How to Transplant Orchid Plants
When growing in the wild, the roots of orchids normally cling to the bark on the sides of trees or rocks on the ground. Growing orchids at home requires transplanting these exotic looking flowers every two to three years as they outgrow their containers. Watch your orchids for signs that it is time for them to be transplanted, such as the roots growing over the sides of the container and pale green foliage, then follow a few basic steps to keep your orchid thriving for another few years.
- Moderately Easy
things you’ll need:
- Plastic container
- Fir bark chips
- Watering can
- Spray bottle filled with water
- Transplant orchids in the spring before new growth begins. Select a new container that is one large sizer than the original container.
- Fill the new container with a 1-inch layer of gravel. Add fir bark chips to fill the container about halfway full.
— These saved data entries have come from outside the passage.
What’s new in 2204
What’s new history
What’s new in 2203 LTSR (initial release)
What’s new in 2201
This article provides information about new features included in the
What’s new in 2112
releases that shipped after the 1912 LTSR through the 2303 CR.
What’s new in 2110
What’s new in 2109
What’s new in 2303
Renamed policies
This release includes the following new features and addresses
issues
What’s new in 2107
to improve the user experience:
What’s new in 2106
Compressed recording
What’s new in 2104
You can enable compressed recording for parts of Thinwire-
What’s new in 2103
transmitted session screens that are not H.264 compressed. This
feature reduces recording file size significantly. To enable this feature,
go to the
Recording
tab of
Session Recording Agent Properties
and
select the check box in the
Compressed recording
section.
- Carefully remove the orchid from its original container. Gently brush off the roots to remove any bark or other potting materials. Remove old foliage and trim any roots that have become overgrown.
- Add the orchid to the new container. Plant so the top of the crown is about 1 inch below the rim of the container.
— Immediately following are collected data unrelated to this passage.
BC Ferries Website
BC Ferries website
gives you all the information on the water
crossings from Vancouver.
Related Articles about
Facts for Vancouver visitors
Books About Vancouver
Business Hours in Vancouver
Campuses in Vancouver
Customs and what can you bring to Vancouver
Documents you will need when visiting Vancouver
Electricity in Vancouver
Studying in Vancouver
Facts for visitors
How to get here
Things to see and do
- Finish filling in the container with fir bark chips. Gently settle the bark chips down around the roots of the orchid as you fill the container. Fill clear to the top edge of the container.
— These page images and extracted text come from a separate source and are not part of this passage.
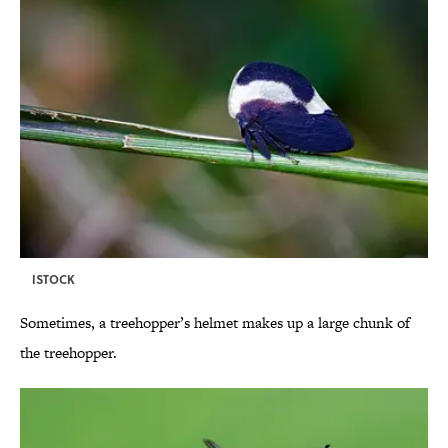
ISTOCK
Sometimes, a treehopper’s helmet makes up a large chunk of
the treehopper.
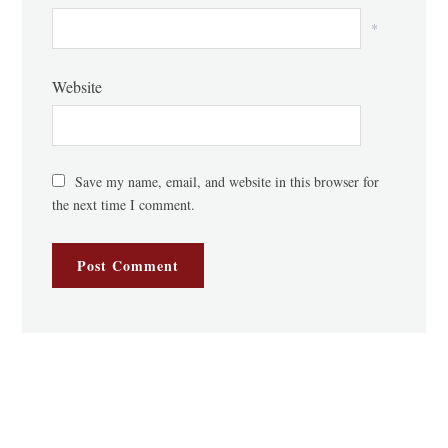
*
Website
Save my name, email, and website in this browser for
the next time I comment.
- Water the orchid every other day. For the first month, use a mixture of one part root stimulant and three parts water to help the roots become well established and stay healthy. After the first month, water once a week and mist three times weekly.
- Feed the orchid plant with a fertilizer specifically designed for orchids. Use one that is higher in nitrogen, the first number on the fertilizer container, such as 30-10-10. More nitrogen is necessary for orchids growing in bark to promote good root and foliage growth. Fertilizer once a month according to the package directions.